While Renault could be thankful that he did not drive like he sang, Alonso had every reason to be satisfied in Shanghai as the longest season in Formula One history -- a gruelling 19 races from Asia to America and back -- turned full circle.
His victory allowed Renault to end the season as they started, with a runaway win, while silencing anyone who dared to suggest that McLaren and Kimi Raikkonen might have been more deserving champions.
Alonso's tally of seven wins equalled that of the Finn, while the Spaniard had one more pole and three more podiums. He also collected 133 points to Raikkonen's 112.
True, McLaren won two more races but strategy -- with Renault racing conservatively earlier in the season to make sure of the drivers' championship -- played a part in that.
Alonso's title will not now go down in history, as others have, as one that saw the champion winning fewer races than his main rival. He and Renault deserved their success.
"The race was actually very easy," said Alonso, who led from start to finish after Italian team mate Giancarlo Fisichella effectively rode shotgun by doing just enough to keep the McLarens behind him while allowing the Spaniard to get away.
"We only used full power on the engine in the first part and we saw we were quicker than everybody so we turned things down and went conservative for the second part.
"Honestly it was like the opening races when we had an advantage and could manage our pace."
Pat Symonds, the Renault engineering director who won the double with Michael Schumacher and Benetton 10 years ago, savoured the moment.
"I think I preferred this one," he decided.
"It's been a really, really hard fight all year. Two teams with different philosophies, but I think it's great because we've managed to switch our philosophy when we've needed to."
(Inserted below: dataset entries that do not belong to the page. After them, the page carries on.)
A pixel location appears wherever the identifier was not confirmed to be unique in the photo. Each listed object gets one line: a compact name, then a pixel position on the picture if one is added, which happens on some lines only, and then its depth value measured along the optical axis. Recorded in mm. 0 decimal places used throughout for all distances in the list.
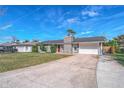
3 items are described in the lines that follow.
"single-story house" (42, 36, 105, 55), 12243
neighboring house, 19114
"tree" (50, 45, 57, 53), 15263
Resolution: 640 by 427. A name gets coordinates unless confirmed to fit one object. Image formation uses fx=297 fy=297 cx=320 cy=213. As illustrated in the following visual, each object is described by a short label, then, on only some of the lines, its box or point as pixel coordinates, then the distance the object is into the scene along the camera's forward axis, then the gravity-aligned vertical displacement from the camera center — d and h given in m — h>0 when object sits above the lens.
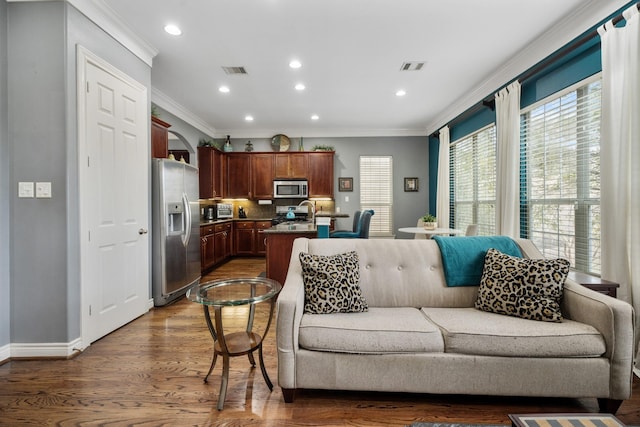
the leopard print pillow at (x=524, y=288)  1.79 -0.49
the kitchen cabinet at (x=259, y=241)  6.40 -0.67
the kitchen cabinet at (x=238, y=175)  6.54 +0.78
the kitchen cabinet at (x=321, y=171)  6.45 +0.85
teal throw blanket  2.15 -0.32
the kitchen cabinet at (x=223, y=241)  5.53 -0.61
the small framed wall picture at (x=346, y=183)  6.67 +0.61
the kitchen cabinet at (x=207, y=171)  5.95 +0.80
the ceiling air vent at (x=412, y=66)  3.52 +1.74
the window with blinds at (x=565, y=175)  2.54 +0.34
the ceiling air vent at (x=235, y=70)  3.61 +1.72
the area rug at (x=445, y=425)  1.51 -1.10
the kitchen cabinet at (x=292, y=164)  6.46 +1.01
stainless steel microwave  6.43 +0.46
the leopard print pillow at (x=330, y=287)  1.93 -0.51
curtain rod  2.44 +1.45
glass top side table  1.66 -0.50
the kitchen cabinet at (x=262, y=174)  6.50 +0.80
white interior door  2.39 +0.13
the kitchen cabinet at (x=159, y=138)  3.45 +0.87
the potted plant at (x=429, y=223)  4.45 -0.19
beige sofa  1.57 -0.78
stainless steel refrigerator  3.29 -0.24
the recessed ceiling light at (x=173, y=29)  2.74 +1.70
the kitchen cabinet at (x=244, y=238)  6.43 -0.60
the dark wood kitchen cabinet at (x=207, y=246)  4.89 -0.61
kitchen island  3.67 -0.52
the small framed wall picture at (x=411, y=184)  6.65 +0.58
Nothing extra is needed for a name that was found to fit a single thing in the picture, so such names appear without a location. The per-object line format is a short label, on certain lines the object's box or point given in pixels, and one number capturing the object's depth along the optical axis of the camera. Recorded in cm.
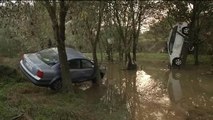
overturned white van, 2306
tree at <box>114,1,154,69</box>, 2105
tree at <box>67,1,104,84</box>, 1304
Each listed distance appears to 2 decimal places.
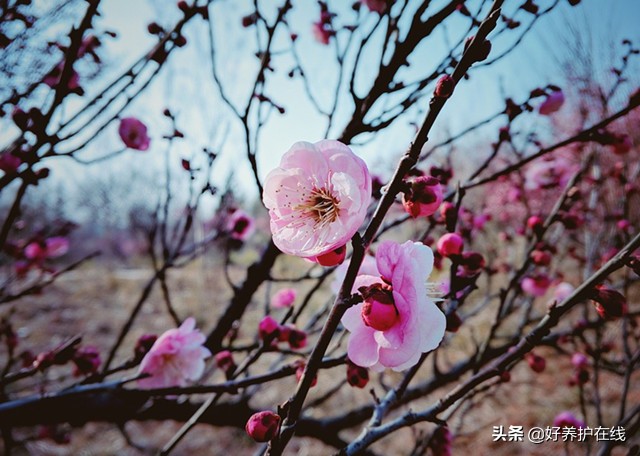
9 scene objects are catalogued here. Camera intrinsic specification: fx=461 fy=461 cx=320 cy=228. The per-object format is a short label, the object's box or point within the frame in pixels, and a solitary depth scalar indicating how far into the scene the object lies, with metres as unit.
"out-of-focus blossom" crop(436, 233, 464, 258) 0.15
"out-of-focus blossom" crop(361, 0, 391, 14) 0.25
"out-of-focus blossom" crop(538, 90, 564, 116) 0.24
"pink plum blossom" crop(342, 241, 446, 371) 0.11
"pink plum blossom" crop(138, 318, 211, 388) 0.19
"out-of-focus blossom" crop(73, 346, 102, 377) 0.20
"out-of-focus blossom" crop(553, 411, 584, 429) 0.24
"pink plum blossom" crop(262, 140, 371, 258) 0.11
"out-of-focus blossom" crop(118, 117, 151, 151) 0.26
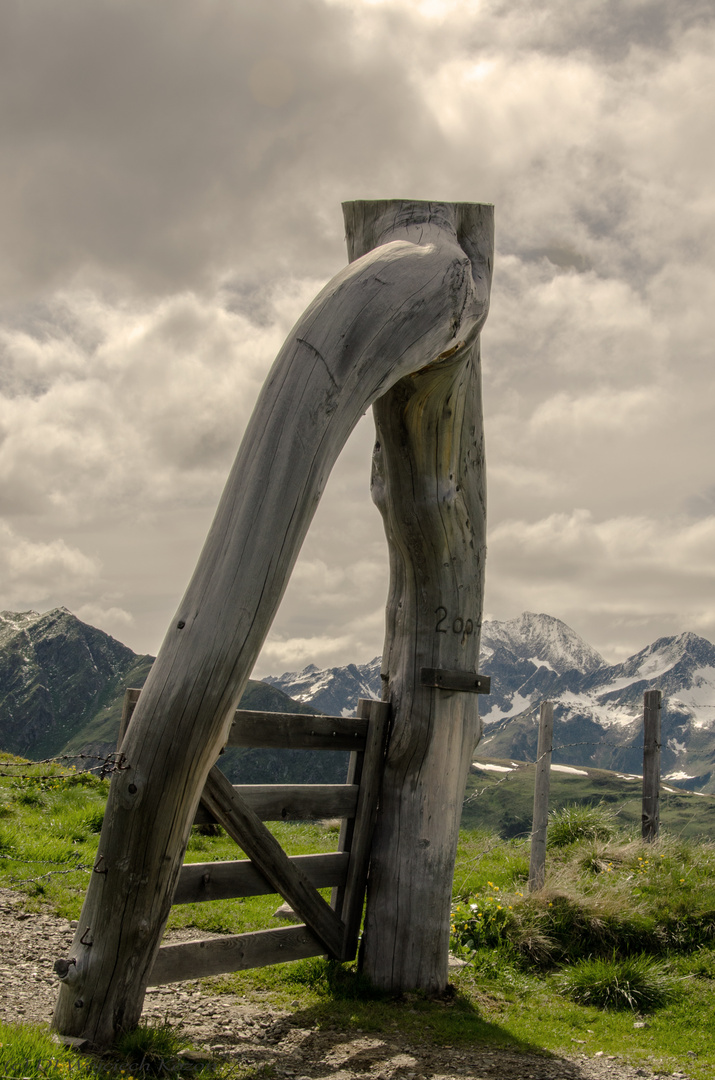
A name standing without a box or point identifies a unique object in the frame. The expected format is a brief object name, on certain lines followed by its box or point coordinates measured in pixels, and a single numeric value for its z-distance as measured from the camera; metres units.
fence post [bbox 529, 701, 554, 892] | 8.98
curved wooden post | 3.50
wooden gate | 4.80
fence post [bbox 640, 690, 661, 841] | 11.21
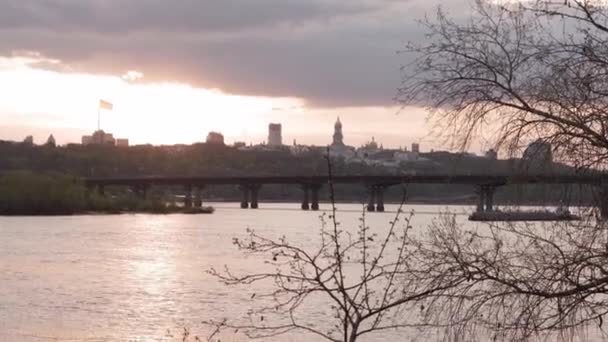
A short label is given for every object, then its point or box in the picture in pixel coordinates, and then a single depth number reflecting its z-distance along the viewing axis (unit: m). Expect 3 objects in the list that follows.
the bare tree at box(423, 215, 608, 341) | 9.88
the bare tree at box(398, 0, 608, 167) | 9.82
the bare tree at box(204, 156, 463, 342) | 8.40
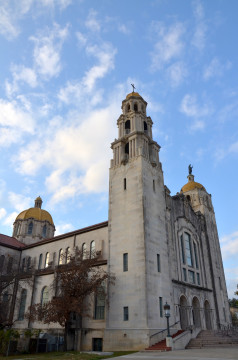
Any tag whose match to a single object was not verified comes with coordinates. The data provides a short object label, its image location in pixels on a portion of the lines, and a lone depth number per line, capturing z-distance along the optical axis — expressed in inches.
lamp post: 916.5
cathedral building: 1052.5
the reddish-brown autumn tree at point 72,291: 1000.7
Syomonds only regret was that the two safety car periods during the race prevented Renault from showing the world just how competitive they really were.
"We had the performance this weekend," he said.
"I really, truly believe we would have beaten them in a straight race. In fact, I absolutely know it."
For Raikkonen there was only the consolation of yet another fastest lap and knowing that he had done his best in a season that McLaren started on the back foot.
There was a certain symmetry to their season too.
McLaren suffered after their cars ran wide over the kerbs in the Australian season-opener and they saw the title literally go down the drain in China when Colombian Juan Pablo Montoya hit a loose cover and retired.
"I did my best but it wasn't enough," said Raikkonen, whose rivalry with Alonso promises to light up Formula One for years to come.
"The Renault was too quick, our congratulations to them and next year we try again."